Crítica de Los colores de la montaña
En una de esas noticias en forma de video que casi da la vuelta al mundo y termina convertido en un vulgar meme internetero veíamos recientemente una impactante secuencia en la que una profesora calmaba a unos niños en una escuela de Monterrey que estaba siendo testimonio de un tiroteo entre narcos producido a una distancia de unos metros, en la calle. Son imágenes que, más allá de su innegable capacidad de impacto popular se vienen a la cabeza como perfecto ejemplo de la (triste) convivencia entre la inocencia más cotidiana de los niños y la crudeza de los conflictos armados en algunas determinadas zonas de este mundo nuestro en el que nos toca vivir.
Es este el planteamiento base del director Carlos César Arbeláez que con su «Los colores de la montaña» ha pretendido precisamente eso. Poner en solfa la crudeza del conflicto (en este caso el colombiano) confrontándola con la pureza de los chavales, aquí un grupo de ellos que viven en un pueblecito de las montañas de Antioquia.
Allí, como en el famoso video, hay una profesora que intenta salvaguardar la infancia de sus alumnos y de paso mantenerse firme en sus ideales. Pero también hay padres que luchan no sólo por serlo, no sólo por sus hijos, sino también por seguir, pues eso, viviendo. Porque además de ellos, representantes de la convivencia rural más pura, están también los otros: los grupúsculos de guerrilleros y paramilitares que amenazan constantemente, dispuestos a estallar en cualquier momento, pasándose la convivencia y el equilibrio pacífico por el contraforro de los principios morales. Violencia sostenida al acecho.

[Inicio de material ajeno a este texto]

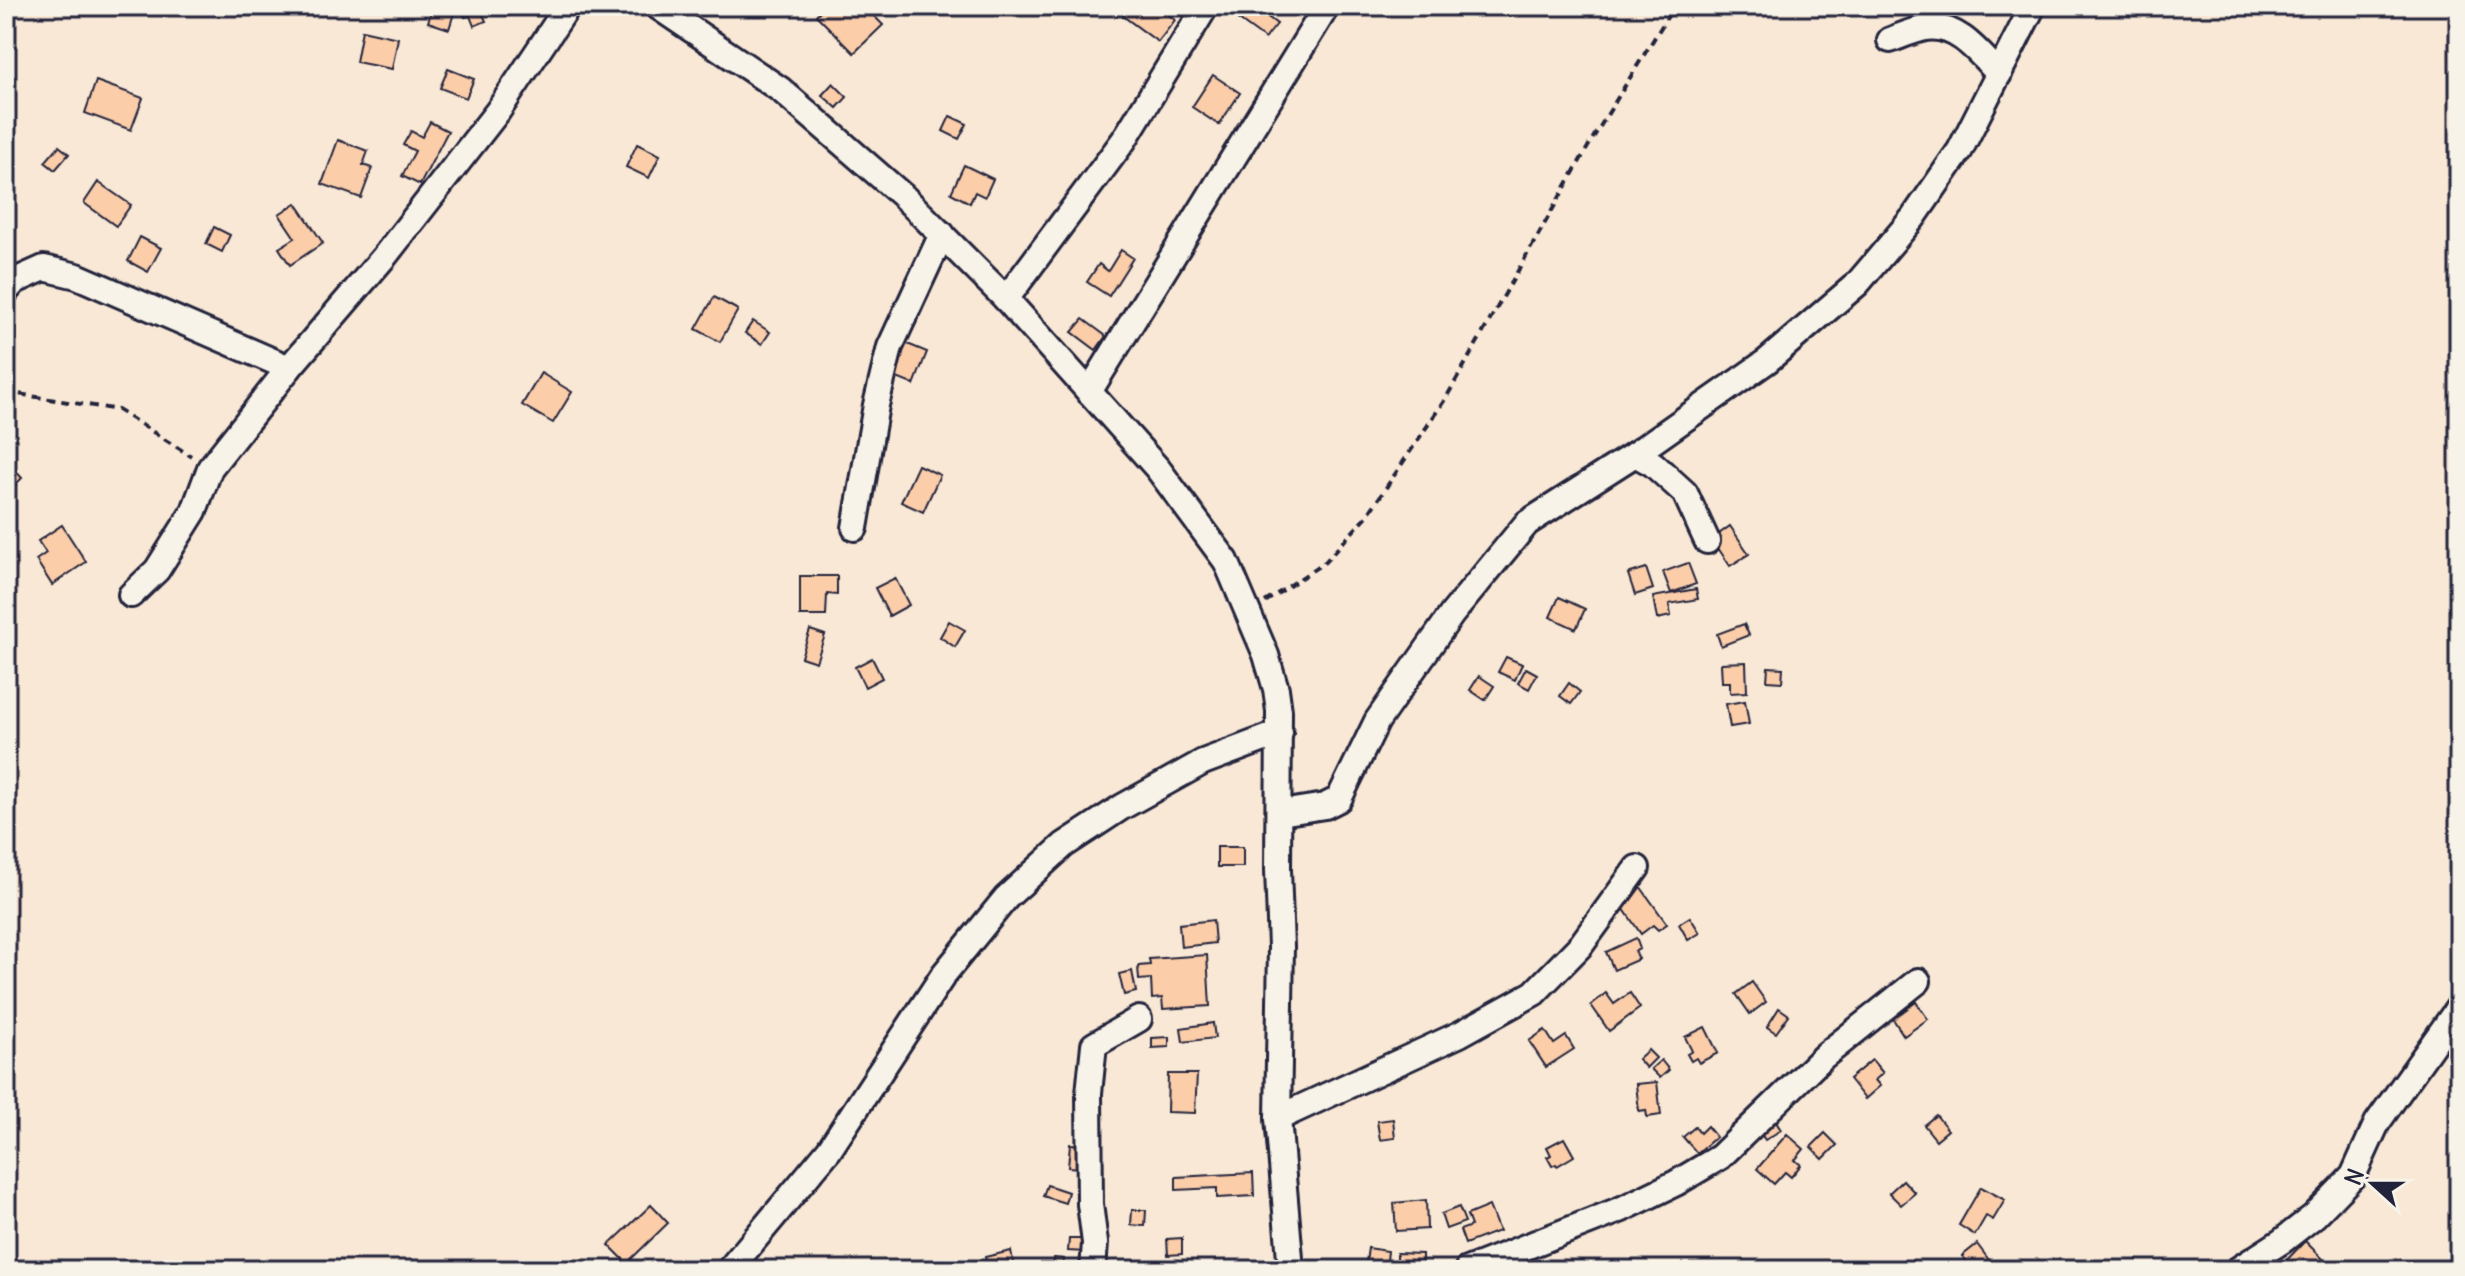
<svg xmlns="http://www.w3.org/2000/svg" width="2465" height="1276" viewBox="0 0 2465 1276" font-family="Delius,sans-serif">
<rect width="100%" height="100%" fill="#f8e8d5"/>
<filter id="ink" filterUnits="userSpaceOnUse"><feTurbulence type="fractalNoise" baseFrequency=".0125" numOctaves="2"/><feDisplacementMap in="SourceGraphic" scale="16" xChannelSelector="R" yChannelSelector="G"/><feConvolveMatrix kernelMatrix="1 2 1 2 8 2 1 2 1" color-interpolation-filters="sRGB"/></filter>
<g filter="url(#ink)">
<g fill="#fbcda9" stroke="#22223b" stroke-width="2">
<polygon points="433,6 456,7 449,29 428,22"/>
<polygon points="466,6 479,6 486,21 474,26 470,16 465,17 461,8"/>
<polygon points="825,6 864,6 883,25 854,53 816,15"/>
<polygon points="1131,6 1157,6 1175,20 1158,42 1123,16"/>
<polygon points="1233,6 1253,6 1277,24 1265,39 1228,12"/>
<polygon points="362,30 398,38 392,69 356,62"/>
<polygon points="448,69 474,79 466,98 440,88"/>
<polygon points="1213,75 1240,93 1219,125 1192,107"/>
<polygon points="96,81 143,98 131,130 85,113"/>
<polygon points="833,83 847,97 837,108 822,95"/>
<polygon points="950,116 967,124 959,139 943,131"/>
<polygon points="430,122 448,131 420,185 402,176 415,151 403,145 411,131 422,137"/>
<polygon points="338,140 368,151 363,165 372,168 361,198 322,184"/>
<polygon points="637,144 660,155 649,178 626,167"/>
<polygon points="59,146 69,154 55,170 45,162"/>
<polygon points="964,165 993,179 985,197 975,192 970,203 951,193"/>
<polygon points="98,182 131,205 116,226 84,203"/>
<polygon points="296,203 323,243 290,265 279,248 295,238 279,214"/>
<polygon points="214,227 230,235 222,252 206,244"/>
<polygon points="140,237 161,248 148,272 128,261"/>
<polygon points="1121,250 1133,258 1109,296 1087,282 1099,264 1108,271"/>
<polygon points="714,297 738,310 720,342 696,329"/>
<polygon points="1083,319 1106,336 1096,350 1072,332"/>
<polygon points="753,321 770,332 762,344 745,333"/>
<polygon points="905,343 927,352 914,385 892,376"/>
<polygon points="541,373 572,392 553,423 522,405"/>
<polygon points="918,465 940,475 923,512 901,502"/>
<polygon points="11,466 22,478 13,487 6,480 6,471"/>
<polygon points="62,525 86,562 52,585 36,560 46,553 38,541"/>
<polygon points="1730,526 1749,554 1730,566 1712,539"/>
<polygon points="1688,563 1696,584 1671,593 1663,572"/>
<polygon points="1646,568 1653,589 1635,595 1628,574"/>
<polygon points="800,576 837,576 837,595 827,594 826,616 800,616"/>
<polygon points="895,578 909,605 889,616 875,588"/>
<polygon points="1696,589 1698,599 1669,604 1671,616 1657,619 1653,597"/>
<polygon points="1559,597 1585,609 1576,629 1550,617"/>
<polygon points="949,621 965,630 955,647 940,637"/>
<polygon points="1744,624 1749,635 1721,646 1717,634"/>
<polygon points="810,630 825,635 816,662 801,657"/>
<polygon points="1506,657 1522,664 1515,680 1498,672"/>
<polygon points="872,658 882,678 865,687 855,667"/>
<polygon points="1746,662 1747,692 1730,693 1730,682 1722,682 1721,663"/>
<polygon points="1768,667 1783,668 1782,682 1767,681"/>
<polygon points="1526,668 1537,674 1529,689 1518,683"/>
<polygon points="1479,676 1494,686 1485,700 1470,690"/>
<polygon points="1569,683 1580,692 1571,704 1560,696"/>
<polygon points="1745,701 1749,724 1730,727 1726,704"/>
<rect x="1217" y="847" width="26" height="20"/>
<polygon points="1640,886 1667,924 1658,930 1653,925 1641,934 1619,902"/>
<polygon points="1690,917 1700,933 1688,940 1679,924"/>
<polygon points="1213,920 1215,943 1181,947 1179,924"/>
<polygon points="1636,938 1640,949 1635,951 1639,959 1614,970 1606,952"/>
<polygon points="1207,955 1210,1006 1163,1009 1162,998 1152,999 1151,979 1139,980 1138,966 1150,965 1149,959"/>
<polygon points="1132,971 1136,992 1124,995 1119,974"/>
<polygon points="1752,982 1766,1002 1750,1014 1736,994"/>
<polygon points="1606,993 1614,1004 1630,993 1640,1008 1609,1031 1591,1005"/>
<polygon points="1916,1002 1928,1019 1904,1036 1893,1019"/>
<polygon points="1779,1008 1789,1015 1776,1033 1767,1027"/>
<polygon points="1213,1023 1215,1038 1183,1042 1181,1028"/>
<polygon points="1705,1027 1718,1053 1699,1063 1696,1058 1691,1061 1687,1054 1692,1051 1685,1037"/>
<polygon points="1545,1030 1554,1044 1566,1036 1574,1049 1546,1067 1529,1041"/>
<polygon points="1169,1037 1169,1047 1152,1048 1152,1038"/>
<polygon points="1648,1050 1656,1058 1646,1068 1638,1059"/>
<polygon points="1661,1060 1669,1070 1660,1078 1651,1069"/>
<polygon points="1872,1060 1883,1073 1875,1080 1880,1086 1865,1099 1849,1079"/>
<polygon points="1168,1074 1197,1074 1195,1113 1167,1112"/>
<polygon points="1657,1082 1661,1115 1647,1117 1646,1110 1639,1111 1636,1084"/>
<polygon points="1936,1115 1948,1130 1936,1140 1924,1125"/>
<polygon points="1773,1117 1781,1130 1765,1140 1757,1128"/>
<polygon points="1393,1119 1395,1138 1380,1140 1377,1121"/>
<polygon points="1707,1126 1716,1137 1697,1153 1683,1137 1695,1127 1700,1133"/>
<polygon points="1825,1133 1837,1145 1823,1159 1811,1147"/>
<polygon points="1787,1134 1804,1149 1795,1160 1801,1165 1791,1177 1785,1172 1774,1184 1757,1169"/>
<polygon points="1564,1138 1574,1156 1557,1166 1556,1164 1552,1166 1547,1157 1551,1155 1547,1147"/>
<polygon points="1070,1144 1082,1145 1081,1168 1068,1167"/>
<polygon points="1253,1173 1254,1196 1217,1198 1217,1188 1176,1190 1176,1177"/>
<polygon points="1903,1180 1915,1193 1901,1205 1889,1193"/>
<polygon points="1047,1185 1068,1192 1065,1203 1043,1196"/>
<polygon points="1981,1187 2005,1200 1993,1220 1986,1216 1975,1235 1959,1225"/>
<polygon points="1426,1200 1427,1229 1396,1231 1394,1203"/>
<polygon points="651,1205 668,1223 627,1263 609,1245"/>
<polygon points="1489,1206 1499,1231 1465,1244 1460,1230 1471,1226 1467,1215"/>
<polygon points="1459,1207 1465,1222 1446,1229 1441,1214"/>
<polygon points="1132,1210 1146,1210 1145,1226 1131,1225"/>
<polygon points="1182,1238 1182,1254 1168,1255 1167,1239"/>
<polygon points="1069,1239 1085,1239 1085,1252 1068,1251"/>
<polygon points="2305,1241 2331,1267 2328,1270 2281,1270 2279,1268"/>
<polygon points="1977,1244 1989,1260 1978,1269 1974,1263 1970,1266 1962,1256"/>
<polygon points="1368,1248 1388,1251 1386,1270 1365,1269"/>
<polygon points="1011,1251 1015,1270 988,1270 985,1257"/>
<polygon points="1397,1253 1422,1254 1422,1269 1397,1269"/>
<polygon points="1054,1258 1064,1259 1062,1270 1053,1270"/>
<polygon points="1777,1261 1781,1270 1758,1270 1758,1269"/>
</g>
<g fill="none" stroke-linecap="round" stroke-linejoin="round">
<g stroke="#22223b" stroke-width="30">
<g id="minor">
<polyline points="657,6 781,90 903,196 1006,299 1126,433 1158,469 1226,561 1266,655 1276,689 1279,711 1278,870 1281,947 1278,1118 1291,1270"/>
<path d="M 1890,40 C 1901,36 1914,30 1926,28 C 1957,23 1980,54 1999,74"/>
<polyline points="6,291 15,281 44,268 77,276 289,368"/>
<polyline points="1006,299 1124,140 1206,6"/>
<polyline points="1089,392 1327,6"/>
<polyline points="1635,454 1653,464 1685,493 1707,541"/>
<polyline points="855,528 876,405 890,347 942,234"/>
<polyline points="131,595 157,570 194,511 210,468 289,368 384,257 498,111 568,6"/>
<polyline points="1280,813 1325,806 1339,799 1377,721 1452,614 1527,523 1635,454 1767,361 1857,284 1913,218 1960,150 2033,6"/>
<polyline points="1278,1118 1460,1034 1534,993 1581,945 1637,868"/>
<polyline points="729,1270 829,1150 944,974 1006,898 1064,845 1122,807 1203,762 1280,733"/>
<polyline points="1093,1270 1095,1243 1090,1204 1089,1093 1094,1045 1139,1019"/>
<polyline points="1467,1270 1622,1209 1676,1183 1720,1157 1824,1056 1918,981"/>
<polyline points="2237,1270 2282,1241 2314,1216 2353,1176 2377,1123 2459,1007"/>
</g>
</g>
<g stroke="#22223b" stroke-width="4" stroke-dasharray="8 6" stroke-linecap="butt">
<polyline points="6,392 118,410 191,456"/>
<polyline points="1265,602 1325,562 1367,516 1446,398 1593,138 1674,6"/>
</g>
<use href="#minor" stroke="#f7f3e8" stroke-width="24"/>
</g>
</g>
<rect width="2465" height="1276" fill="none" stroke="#f7f3e8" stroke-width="32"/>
<rect x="16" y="16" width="2433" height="1244" fill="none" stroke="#22223b" stroke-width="3" filter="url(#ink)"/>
<g transform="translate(2373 1184) rotate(291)" stroke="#f7f3e8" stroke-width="6" paint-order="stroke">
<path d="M0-6L14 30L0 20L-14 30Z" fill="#22223b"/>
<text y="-12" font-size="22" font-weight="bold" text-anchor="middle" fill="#22223b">N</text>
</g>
</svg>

Y sin embargo, ahí están esos tres chavales, preocupados porque han perdido el balón de fútbol. Lo jodido es que les ha ido a parar a un campo minado y ellos, con la fuerza de su amistad como insensata armadura, se lanzan a por el maldito. La combinación de cotidianía infantil y horrores de la guerra queda perfectamente imbricada.
No tardará la historia en establecer una, otra, metáfora de maduración precipitada y en mutar hacia ítems reconocibles del cine moderno de aventuras infantiles, especialmente del de los últimos 30 años. Esto tiene tanto de drama costumbrista con trasfondo amargo, de duro retrato de la violencia, como de tierna historia de amistad.
Con todo lo negativo que ello conlleva esto, claro: cuando el conflicto pierde su enfoque frontal, objetivo y descarnado, como hasta cierto punto ocurre en este caso, deben saltar las alarmas de la vulgarización y la demagogia. Afortunadamente, aunque en ocasiones el cliché sentimentaloide haga amago de presencia, aquí es encomiable la voluntad y admirable el resultado: el conflicto está innegablemente presente, pero aparece de soslayo, a través de las pintadas en las paredes, de algunos tiros en la lejanía, de algún que otro buey saltando por los aires tras pisar una mina. Y a través de los comentarios de los propios personajes y sus experiencias vitales, adaptadas ya a un entorno tenso y un aroma de muerte.
Que establece de nuevo ese choque. Esa confrontación entre la atomósfera de tensión y miedo con el aura de tranquilidad casi idílica generada gracias a la resultona fotografía que se deleita en las estampas verdáceas y brumosas de las montañas colombianas. Muy hermoso.
…Y a pesar de todas sus virtudes, hay algo que no cuadra en «Los colores de la montaña». No sé qué, pero algo impide que sea esta una película indiscutiblemente buena. Obviando que su visión de la infancia no ofrece nada nuevo, pasando por alto algunas de sus justas interpretaciones y haciendo la vista gorda en su insistente uso del fundido a negro para separar secuencias, globalmente sigue quedando un regusto agrio. De algo que no cuadra. Y puede que sea esa forzada naturalidad que no deja respirar a una auténtica verdad, como si el director se hubiera empecinado tanto en que su película pareciera espontánea que al final hubiera logrado empañar esa misma frescura, quedando todo bastante postizo, ortopédico, paradójicamente desnaturalizado. Y, joder, uno termina por sentirse mal diciendo que a lo mejor «Los colores de la montaña» no es tan buena como sus responsables se empeñan en hacernos creer que es.
Y que en realidad hay que tenerlos muy bien puestos y saber muy bien lo que se hace para lograr que una ficción (90 minutos de belleza formal y tino argumental) supere a la realidad (90 segundos de cámara de móvil en una escuela de Méjico).